Given information:
========================

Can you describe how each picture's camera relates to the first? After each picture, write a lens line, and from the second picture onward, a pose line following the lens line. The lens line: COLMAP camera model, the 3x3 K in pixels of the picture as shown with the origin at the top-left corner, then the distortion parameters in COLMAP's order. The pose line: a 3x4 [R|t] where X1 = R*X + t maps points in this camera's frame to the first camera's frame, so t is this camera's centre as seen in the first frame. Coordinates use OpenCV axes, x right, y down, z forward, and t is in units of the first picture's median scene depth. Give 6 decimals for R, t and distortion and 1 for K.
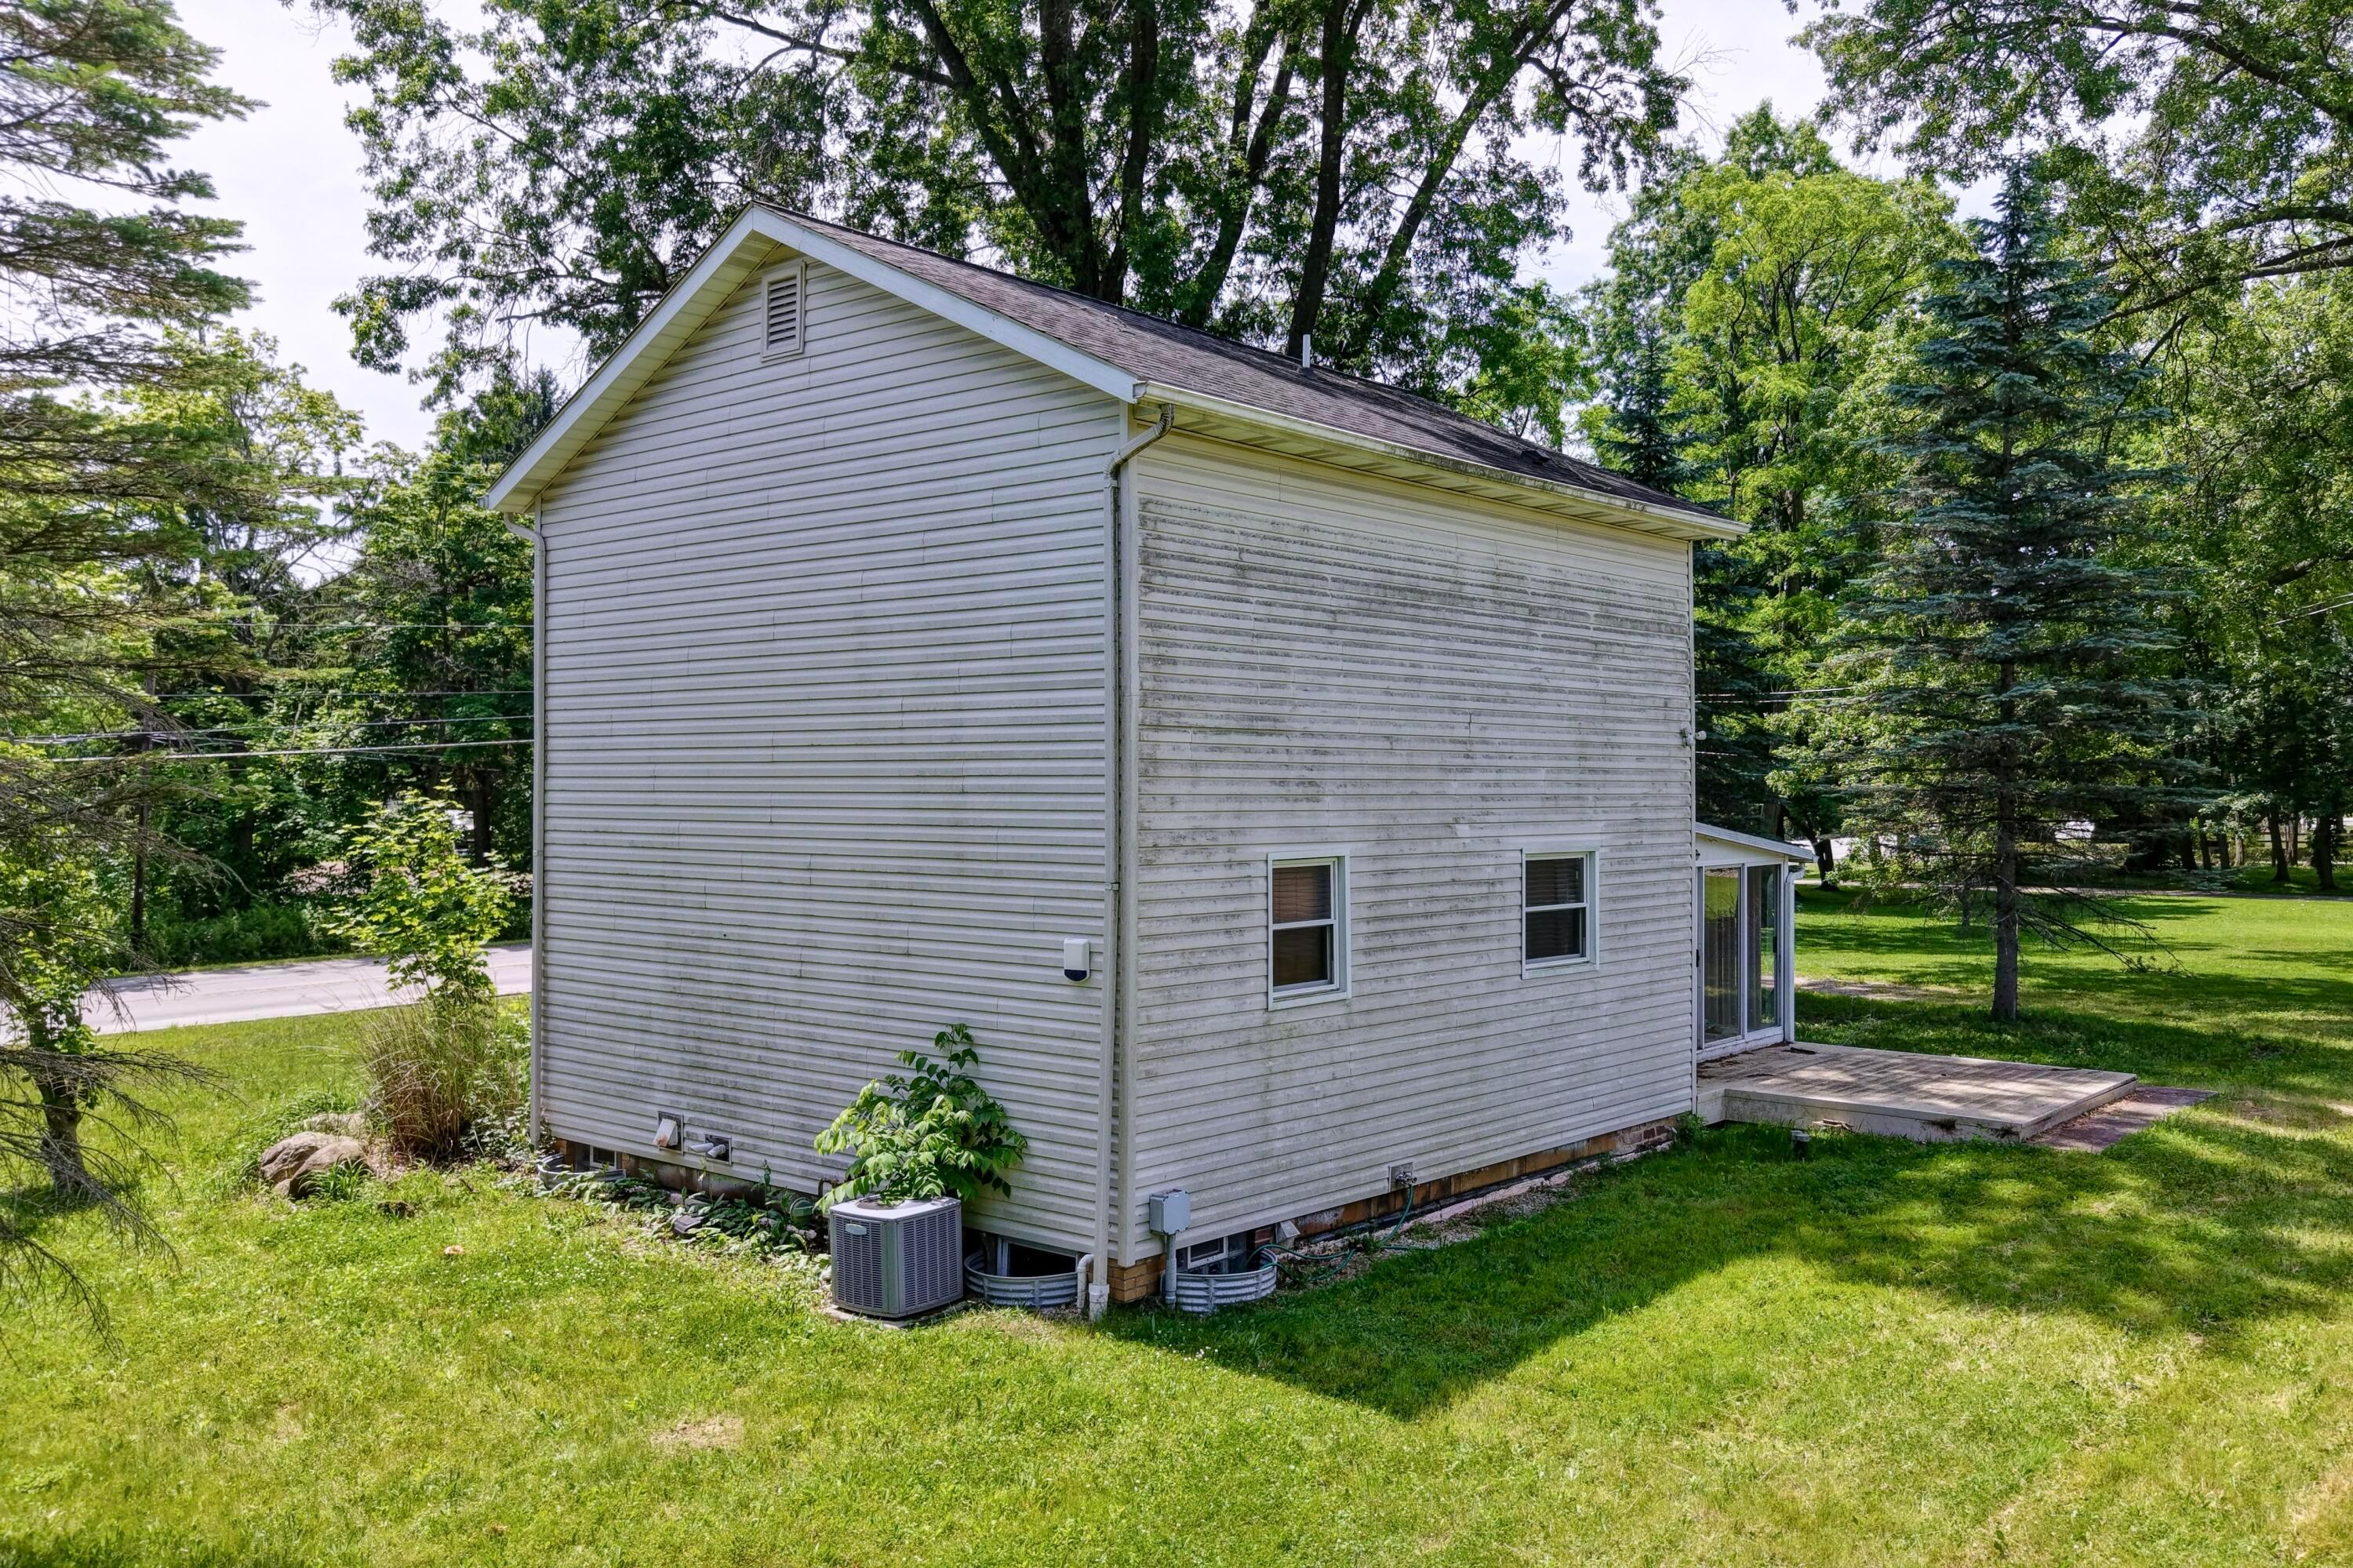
lens RADIAL K [[1897.7, 0, 1180.2], [0, 1897.7, 774.6], [0, 0, 1]] dist [0.013314, -0.031359]
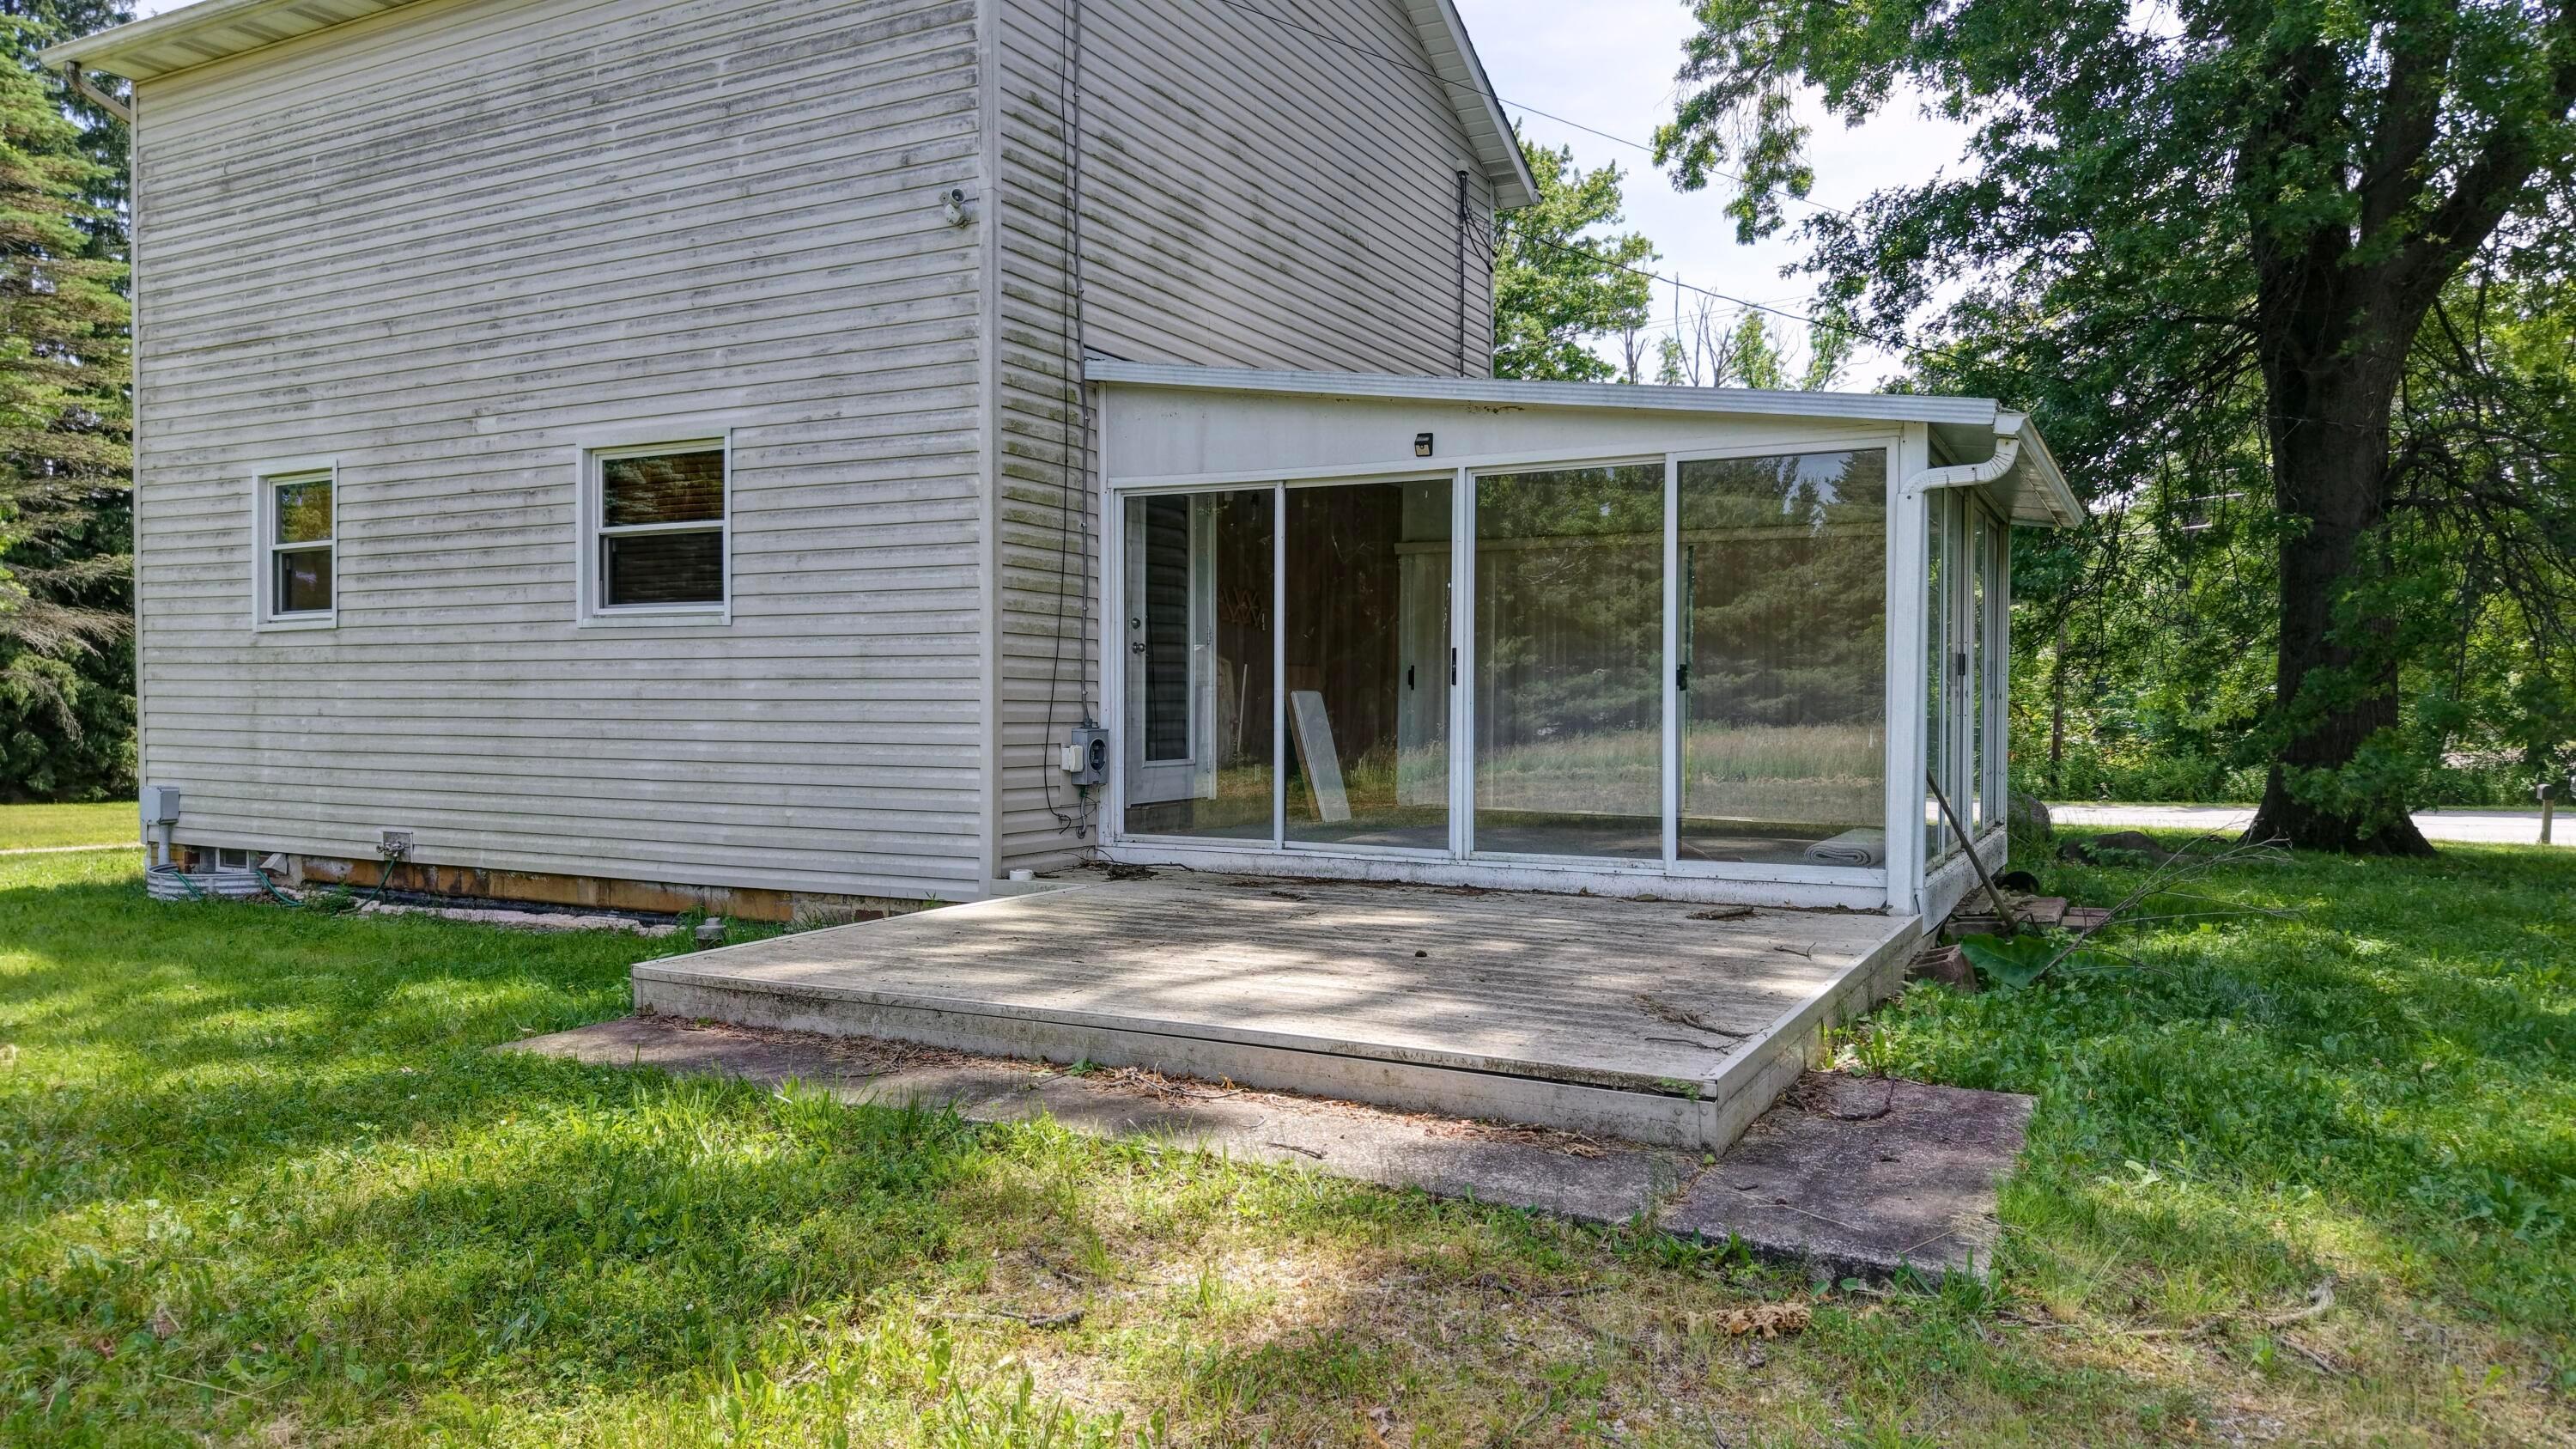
lens RADIAL K [[1698.5, 0, 1292.6], [0, 1698.5, 738.3], [0, 0, 1]] dist [-0.018708, 0.019971]
pose [[0.243927, 0.023386, -0.969512, 0.941768], [0.001497, 0.999699, 0.024491, 0.147183], [0.969793, -0.007426, 0.243818, 1.211567]]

========================

Your goal: Would you transcribe all of the data exactly, omitting any pictures?

Answer for the task:
Can you describe how each picture's camera relates to the first? After each picture, write a lens line, and from the second picture onward, a pose line following the lens line. The lens line: COLMAP camera model, the 3x3 K in pixels of the picture as shown with the origin at the top-left corner, then the distortion parameters in COLMAP's order. The pose line: a 3x4 [R|t] where X1 = R*X + t maps points in this camera's frame to the first camera's frame, so t is this camera's centre as seen in the first frame. Coordinates use OpenCV axes, x right, y down, z forward, and t is in units of the first picture's median scene depth. Give 6 decimals for R, t and distortion and 1 for K.
lens RADIAL K [[1897.7, 0, 1180.2], [0, 1897.7, 774.6], [0, 0, 1]] dist [0.013314, -0.031359]
lens RADIAL K [[1698.5, 0, 1292.6], [0, 1698.5, 738.3], [0, 0, 1]] dist [-0.018708, 0.019971]
pose [[0.243927, 0.023386, -0.969512, 0.941768], [0.001497, 0.999699, 0.024491, 0.147183], [0.969793, -0.007426, 0.243818, 1.211567]]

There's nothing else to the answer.